Automated long-term recording and analysis of neural activity in behaving animals

Citation:

Dhawale AK, Poddar R, Kopelowitz E, Normand V, Wolff S, Ölveczky BP. Automated long-term recording and analysis of neural activity in behaving animals. Bioarxiv. 2015;doi: http://dx.doi.org/10.1101/033266.

Abstract:

Addressing how neural circuits underlie behavior is routinely done by measuring electrical activity from single neurons during experimental sessions.

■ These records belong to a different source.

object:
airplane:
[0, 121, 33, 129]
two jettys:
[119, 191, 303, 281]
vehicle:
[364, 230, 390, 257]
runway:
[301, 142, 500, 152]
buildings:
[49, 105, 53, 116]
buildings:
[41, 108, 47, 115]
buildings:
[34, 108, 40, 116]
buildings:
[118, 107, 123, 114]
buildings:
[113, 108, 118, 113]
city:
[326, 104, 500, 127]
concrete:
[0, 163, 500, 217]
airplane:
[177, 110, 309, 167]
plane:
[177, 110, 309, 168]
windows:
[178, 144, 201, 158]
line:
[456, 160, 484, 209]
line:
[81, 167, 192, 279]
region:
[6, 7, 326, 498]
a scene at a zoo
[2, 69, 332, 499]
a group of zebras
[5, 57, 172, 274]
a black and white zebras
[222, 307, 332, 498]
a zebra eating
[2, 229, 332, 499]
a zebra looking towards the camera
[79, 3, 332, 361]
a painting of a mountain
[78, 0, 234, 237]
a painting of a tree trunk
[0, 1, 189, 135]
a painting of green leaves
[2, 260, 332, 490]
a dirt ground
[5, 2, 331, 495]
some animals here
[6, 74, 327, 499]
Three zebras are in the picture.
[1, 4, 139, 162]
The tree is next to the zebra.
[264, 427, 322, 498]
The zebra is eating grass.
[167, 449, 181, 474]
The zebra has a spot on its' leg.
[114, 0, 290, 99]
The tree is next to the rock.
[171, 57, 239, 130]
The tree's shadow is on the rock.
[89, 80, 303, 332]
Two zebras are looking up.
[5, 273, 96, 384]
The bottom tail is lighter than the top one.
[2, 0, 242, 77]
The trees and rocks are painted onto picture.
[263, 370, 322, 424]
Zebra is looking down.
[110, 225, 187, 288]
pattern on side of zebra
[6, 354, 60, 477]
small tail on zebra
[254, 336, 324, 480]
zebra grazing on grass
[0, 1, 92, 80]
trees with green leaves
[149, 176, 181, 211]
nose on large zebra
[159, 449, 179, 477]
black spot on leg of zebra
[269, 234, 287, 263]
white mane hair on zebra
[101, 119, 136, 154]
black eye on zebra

While such recordings yield snapshots of neural dynamics during specified tasks, they are ill-suited for tracking single-unit activity over longer timescales relevant for most developmental and learning processes, or for capturing neural dynamics outside of task context. Here we describe an automated platform for continuous long-term recordings of neural activity and behavior in freely moving animals. An unsupervised algorithm identifies and tracks the activity of single units over weeks of recording, dramatically simplifying the analysis of large datasets. Months-long recordings from motor cortex and striatum made and analyzed with our system revealed remarkable stability in basic neuronal properties, such as firing rates and inter-spike interval distributions. Interneuronal correlations and the representation of different movements and behaviors were similarly stable. This establishes the feasibility of high-throughput long-term extracellular recordings in behaving animals.